The home training in evangelical circles fifty years ago had many serious defects. It was conducted too much with reference to the future world rather than the present one. Had Wentworth been taught the beauty of work—that life was a battlefield in which the victory was to the strong—that man was here to do the best he could for himself, to enjoy the world which the good God had made beautiful—that he was to aim high, to cherish noble expectations, to do manly deeds, to be true and honest and courageous, how different would have been his life! Only the emotional part of him had been developed, and he fell an easy prey when temptation came to him and the voice of passion thundered in his ear and he fell. Why should he not, as he grew tired of sinning and repenting, he asked himself, ignore the past and find peace where peace could never be found? He would eat of the grapes of Sodom and the clusters of Gomorrah. He would sit in the seat of the scorner. There, at any rate, conscience would cease to sting. It was the old story over again. Facilis descensus Averni.
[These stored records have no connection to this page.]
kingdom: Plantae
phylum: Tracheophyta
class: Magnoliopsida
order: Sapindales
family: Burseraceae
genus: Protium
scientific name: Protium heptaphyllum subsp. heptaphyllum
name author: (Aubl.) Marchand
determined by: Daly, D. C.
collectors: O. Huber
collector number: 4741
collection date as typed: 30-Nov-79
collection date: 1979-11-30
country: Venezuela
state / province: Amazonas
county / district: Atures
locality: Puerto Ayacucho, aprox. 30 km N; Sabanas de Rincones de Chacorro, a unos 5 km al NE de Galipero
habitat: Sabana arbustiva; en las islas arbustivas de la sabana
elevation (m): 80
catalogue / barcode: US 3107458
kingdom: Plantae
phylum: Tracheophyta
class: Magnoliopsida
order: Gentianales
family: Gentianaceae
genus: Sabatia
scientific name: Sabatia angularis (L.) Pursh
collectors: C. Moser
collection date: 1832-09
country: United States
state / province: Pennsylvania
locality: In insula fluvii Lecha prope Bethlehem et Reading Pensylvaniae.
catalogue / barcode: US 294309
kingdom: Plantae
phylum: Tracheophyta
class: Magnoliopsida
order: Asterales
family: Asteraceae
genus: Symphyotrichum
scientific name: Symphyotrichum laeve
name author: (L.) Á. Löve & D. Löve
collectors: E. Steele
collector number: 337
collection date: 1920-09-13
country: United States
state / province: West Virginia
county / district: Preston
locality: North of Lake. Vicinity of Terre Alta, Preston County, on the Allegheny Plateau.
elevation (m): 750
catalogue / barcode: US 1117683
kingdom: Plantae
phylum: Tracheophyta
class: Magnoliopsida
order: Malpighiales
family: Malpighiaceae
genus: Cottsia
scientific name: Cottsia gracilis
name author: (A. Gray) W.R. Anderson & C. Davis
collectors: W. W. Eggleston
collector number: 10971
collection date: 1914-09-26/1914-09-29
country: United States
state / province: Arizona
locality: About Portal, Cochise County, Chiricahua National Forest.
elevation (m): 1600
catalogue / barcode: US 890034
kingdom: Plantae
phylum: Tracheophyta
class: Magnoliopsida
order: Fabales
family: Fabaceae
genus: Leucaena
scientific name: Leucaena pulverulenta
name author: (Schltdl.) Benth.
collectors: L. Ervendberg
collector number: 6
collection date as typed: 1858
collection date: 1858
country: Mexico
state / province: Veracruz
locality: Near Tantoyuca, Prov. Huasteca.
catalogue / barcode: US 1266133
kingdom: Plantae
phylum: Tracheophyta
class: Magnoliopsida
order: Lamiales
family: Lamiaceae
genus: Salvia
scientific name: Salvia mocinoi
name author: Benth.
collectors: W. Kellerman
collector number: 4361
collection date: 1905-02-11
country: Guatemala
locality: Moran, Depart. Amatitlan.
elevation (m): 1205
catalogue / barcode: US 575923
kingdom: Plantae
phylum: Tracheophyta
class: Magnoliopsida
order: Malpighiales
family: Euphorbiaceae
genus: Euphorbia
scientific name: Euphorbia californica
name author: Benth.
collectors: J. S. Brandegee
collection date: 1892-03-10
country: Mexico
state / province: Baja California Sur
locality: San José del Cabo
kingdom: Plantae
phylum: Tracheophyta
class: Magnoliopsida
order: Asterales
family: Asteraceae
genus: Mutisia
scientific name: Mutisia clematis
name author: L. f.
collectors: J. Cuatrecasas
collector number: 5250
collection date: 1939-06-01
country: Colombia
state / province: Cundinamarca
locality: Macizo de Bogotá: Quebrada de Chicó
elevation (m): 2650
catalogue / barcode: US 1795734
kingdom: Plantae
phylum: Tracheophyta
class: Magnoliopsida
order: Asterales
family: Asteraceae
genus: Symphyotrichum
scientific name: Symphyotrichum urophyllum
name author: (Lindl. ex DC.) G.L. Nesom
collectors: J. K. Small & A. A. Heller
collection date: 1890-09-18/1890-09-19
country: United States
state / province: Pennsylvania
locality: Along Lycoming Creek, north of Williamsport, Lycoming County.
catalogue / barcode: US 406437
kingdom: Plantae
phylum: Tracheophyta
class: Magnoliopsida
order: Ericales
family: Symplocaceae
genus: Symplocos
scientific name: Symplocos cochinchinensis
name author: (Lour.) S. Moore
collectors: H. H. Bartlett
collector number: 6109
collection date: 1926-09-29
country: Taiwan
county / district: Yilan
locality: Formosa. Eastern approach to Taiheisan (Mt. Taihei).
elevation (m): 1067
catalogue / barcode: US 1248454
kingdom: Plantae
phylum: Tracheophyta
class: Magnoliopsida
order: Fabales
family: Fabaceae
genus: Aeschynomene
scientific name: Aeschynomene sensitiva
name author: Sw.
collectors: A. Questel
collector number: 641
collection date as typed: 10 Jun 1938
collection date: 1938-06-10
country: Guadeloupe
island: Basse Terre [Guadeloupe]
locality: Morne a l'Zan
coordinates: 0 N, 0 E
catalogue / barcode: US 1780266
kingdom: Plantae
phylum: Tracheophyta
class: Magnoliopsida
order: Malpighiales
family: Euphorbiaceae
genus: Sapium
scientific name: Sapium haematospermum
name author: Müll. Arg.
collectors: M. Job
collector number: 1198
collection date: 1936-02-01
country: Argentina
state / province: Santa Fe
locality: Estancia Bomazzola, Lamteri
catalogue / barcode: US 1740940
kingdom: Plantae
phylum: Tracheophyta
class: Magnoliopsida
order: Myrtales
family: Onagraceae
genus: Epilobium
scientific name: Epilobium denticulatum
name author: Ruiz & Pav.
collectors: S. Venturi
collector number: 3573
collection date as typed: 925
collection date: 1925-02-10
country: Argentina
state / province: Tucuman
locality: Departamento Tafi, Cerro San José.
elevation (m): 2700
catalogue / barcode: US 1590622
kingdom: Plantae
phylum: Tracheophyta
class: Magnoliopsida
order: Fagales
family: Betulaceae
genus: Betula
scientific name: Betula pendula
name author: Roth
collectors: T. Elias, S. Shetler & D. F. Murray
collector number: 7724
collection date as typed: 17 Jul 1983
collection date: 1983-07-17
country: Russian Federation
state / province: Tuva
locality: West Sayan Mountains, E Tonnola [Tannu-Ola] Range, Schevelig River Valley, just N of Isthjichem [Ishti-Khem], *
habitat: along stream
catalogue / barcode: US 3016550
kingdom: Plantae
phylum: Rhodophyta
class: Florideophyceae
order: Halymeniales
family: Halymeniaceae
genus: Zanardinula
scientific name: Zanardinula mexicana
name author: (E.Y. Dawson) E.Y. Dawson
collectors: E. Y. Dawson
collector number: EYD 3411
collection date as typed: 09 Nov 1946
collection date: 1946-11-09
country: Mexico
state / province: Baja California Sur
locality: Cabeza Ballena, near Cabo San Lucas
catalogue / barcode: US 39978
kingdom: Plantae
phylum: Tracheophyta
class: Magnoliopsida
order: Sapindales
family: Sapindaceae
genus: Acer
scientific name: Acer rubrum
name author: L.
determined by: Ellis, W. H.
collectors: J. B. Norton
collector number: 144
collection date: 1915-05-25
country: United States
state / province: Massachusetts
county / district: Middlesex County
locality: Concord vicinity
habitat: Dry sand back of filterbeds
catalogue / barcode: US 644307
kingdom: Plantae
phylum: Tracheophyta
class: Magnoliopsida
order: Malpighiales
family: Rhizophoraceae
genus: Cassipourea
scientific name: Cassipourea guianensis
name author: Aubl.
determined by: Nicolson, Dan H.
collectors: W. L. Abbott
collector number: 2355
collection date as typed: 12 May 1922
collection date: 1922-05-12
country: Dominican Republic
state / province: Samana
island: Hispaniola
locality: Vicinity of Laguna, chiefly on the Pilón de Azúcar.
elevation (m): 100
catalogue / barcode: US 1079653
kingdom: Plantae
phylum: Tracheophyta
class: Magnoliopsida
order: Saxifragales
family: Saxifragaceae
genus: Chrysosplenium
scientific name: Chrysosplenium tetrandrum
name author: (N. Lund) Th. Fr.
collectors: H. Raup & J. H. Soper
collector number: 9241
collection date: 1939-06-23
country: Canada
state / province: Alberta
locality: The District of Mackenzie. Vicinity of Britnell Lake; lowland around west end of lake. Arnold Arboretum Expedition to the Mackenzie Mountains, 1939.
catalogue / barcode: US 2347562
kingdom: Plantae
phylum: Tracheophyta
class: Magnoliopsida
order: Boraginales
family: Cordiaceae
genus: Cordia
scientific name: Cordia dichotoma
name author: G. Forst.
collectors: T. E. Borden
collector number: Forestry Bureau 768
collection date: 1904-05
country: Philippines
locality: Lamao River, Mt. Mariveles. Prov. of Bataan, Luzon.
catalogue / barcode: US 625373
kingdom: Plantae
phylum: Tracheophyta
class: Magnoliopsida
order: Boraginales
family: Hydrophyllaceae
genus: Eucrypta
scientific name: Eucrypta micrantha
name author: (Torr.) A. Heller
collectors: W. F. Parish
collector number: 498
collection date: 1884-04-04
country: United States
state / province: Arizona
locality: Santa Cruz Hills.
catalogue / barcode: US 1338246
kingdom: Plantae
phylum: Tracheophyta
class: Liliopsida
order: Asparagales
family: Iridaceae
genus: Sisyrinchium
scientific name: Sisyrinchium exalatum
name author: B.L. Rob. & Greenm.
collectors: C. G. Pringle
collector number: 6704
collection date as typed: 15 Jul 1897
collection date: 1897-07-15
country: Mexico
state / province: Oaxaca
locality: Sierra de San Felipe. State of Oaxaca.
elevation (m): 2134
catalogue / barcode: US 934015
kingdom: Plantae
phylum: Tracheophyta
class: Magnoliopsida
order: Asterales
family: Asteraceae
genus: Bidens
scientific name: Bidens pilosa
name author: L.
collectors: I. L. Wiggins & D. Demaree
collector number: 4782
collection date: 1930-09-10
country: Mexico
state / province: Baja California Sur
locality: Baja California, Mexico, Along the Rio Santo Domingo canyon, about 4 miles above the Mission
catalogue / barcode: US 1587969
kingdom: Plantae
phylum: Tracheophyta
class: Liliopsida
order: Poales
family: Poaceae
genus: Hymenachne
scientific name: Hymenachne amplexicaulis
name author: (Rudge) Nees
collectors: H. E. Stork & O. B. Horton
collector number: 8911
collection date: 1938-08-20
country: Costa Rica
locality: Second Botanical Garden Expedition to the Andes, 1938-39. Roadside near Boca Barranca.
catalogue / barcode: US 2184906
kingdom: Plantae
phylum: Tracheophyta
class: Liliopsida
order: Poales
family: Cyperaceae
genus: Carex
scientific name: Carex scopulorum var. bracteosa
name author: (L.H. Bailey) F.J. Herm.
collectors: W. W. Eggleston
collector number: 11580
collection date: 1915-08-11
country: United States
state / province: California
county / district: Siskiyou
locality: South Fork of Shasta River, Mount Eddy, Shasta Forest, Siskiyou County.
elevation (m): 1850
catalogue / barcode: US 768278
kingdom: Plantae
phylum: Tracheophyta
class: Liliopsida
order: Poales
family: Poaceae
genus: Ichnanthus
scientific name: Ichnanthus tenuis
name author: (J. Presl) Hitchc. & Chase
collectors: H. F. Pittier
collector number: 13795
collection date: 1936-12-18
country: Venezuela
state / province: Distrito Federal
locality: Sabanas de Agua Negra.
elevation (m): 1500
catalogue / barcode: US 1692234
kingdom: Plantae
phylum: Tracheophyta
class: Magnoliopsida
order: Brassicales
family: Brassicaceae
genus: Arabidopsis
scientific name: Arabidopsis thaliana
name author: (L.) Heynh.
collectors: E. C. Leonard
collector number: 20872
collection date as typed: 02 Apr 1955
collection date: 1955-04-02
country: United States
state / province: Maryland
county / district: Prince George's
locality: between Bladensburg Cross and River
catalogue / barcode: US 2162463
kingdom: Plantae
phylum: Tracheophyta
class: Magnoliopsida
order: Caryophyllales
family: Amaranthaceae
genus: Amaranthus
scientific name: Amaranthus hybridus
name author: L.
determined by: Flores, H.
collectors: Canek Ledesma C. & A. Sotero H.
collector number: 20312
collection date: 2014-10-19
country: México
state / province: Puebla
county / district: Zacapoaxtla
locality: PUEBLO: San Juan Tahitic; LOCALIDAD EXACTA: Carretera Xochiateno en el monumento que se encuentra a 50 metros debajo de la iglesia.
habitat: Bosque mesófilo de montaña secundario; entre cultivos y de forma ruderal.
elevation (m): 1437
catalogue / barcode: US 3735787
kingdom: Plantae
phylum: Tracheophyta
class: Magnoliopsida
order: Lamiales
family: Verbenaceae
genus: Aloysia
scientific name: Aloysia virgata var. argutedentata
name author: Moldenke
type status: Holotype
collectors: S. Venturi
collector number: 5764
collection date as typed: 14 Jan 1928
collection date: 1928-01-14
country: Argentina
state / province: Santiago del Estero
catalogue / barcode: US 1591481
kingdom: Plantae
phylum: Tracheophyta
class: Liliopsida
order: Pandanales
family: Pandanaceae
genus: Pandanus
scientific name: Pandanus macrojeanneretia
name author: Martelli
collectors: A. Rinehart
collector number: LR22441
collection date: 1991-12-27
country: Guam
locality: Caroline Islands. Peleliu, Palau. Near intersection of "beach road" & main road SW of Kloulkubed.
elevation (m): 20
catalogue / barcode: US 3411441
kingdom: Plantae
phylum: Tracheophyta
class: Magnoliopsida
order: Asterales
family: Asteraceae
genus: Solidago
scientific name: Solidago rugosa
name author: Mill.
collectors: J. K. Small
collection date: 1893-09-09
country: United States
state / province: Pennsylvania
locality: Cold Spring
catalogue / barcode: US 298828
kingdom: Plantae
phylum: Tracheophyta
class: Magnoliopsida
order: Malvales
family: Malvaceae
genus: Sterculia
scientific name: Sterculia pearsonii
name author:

Wentworth was beginning to find this out. He had eaten of the fruit of the Tree of Knowledge of Good and Evil, as all must do—though some more than others—and he had found it fairer to the eye than pleasant to the palate. He was getting sick of worldly men and worldly things. There is a cant of the world as well as of the Church, and he had found it out. The cloud passed away, and then came to him a clearer spiritual insight than he had ever possessed before. He had lost the childish faith of his early home, and there came in its stead the grander and fuller one of a man who had put away childish things, who had fought his fears and gathered strength, who had fought his fears and gathered strength, who had found peace and safety, not in the pleasant places, gay with flowers and musical with the song of birds, where we never dream of danger, but in the storm and tempest of the raging sea. Old ideas, modified by hard experience, asserted themselves; old inspirations were revived; old hopes and purposes were brought to life. He would be a preacher—but from the press, rather than from the more cramped and circumscribed pulpit. Temporal things also went better with him. Some of his writings had been republished, and had brought him fame and fortune. In the accomplished actress of the Theatre Royal, Drury Lane, known as Miss Howard, he had met a sympathetic friend. It was she who had originally raised him from the Slough of Despond, and had recalled him to his better self.
It is told of an Indian Prince who in prosperity was too much elevated and in adversity too much depressed, that he gave notice that on his forthcoming birthday the most acceptable present that any of his courtiers could make him would be a sentence short enough to be engraved on a ring, and suggesting a remedy for the grievance of which he complained. Many phrases were accordingly proposed, but not one was deemed satisfactory, till his daughter came forward and offered an emerald on which were engraved two Arabic words, the literal translation of which was, ‘This, too, will pass.’ Warren Hastings, who told the story, adds how the sentence cheered him when on his trial in Westminster Hall. It was thus Wentworth was upheld, and ‘This, too, will pass’ was the thought that urged him on.
CHAPTER IX.
THE OLD, OLD STORY.
Once upon a time there was a sad hubbub in the Independent Chapel at Sloville. At the monthly tea-meeting of the teachers the prettiest of the female teachers was missing, much to the grief of the young men, and to the relief of some plain but pious young women, who had been rather in the shade since she had come amongst them.